Un rappel légal à la loi sur la transparence des finances publiques

Le journaliste appuie ses interrogations sur la loi n° 2012-22 du 27 décembre 2012 portant Code de transparence dans la gestion des finances publiques, notamment l’article 7.3 (annexe) qui stipule :

« Des sanctions, prononcées dans le respect des règles de l’État de droit, sont prévues à l’encontre de tous ceux qui, élus ou agents publics, ont violé les règles régissant les deniers publics. La non-dénonciation à la justice de toute infraction à ces règles par un agent public qui en aurait eu connaissance est sanctionnée pénalement. »

Reddition des comptes : entre attentes citoyennes et obligations légales

Ces révélations appellent à un engagement clair des institutions judiciaires.
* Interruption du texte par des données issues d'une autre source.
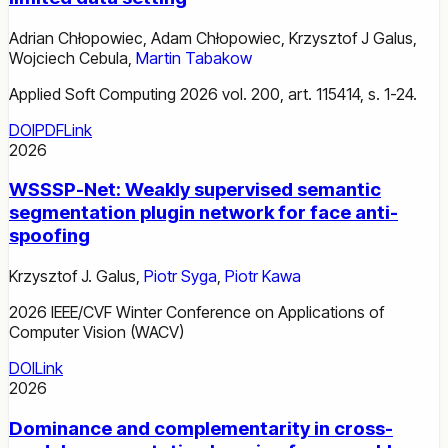
Adrian Chłopowiec
,
Adam Chłopowiec
,
Krzysztof J Galus
,
Wojciech Cebula
,
Martin Tabakow
Applied Soft Computing 2026 vol. 200, art. 115414, s. 1-24.
DOI
PDF
Link
2026
WSSSP-Net: Weakly supervised semantic
segmentation plugin network for face anti-
spoofing
Krzysztof J. Galus
,
Piotr Syga
,
Piotr Kawa
2026 IEEE/CVF Winter Conference on Applications of
Computer Vision (WACV)
DOI
Link
2026
Dominance and complementarity in cross-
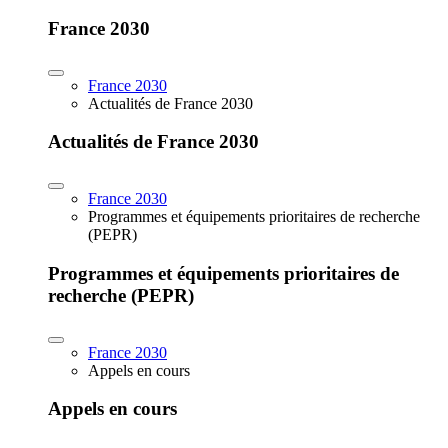
France 2030
France 2030
Actualités de France 2030
Actualités de France 2030
France 2030
Programmes et équipements prioritaires de recherche
(PEPR)
Programmes et équipements prioritaires de
recherche (PEPR)
France 2030
Appels en cours
Appels en cours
La question désormais est simple :
➡️ Les autorités ont-elles engagé des actions judiciaires suite aux révélations de M. Keïta ?
➡️ Ou bien ces faits risquent-ils de rester sans suite, nourrissant ainsi la défiance envers les institutions de contrôle ?

Dans un Sénégal en quête de gouvernance exemplaire, la responsabilité des dirigeants face à la gestion des fonds publics est plus que jamais au cœur du débat public.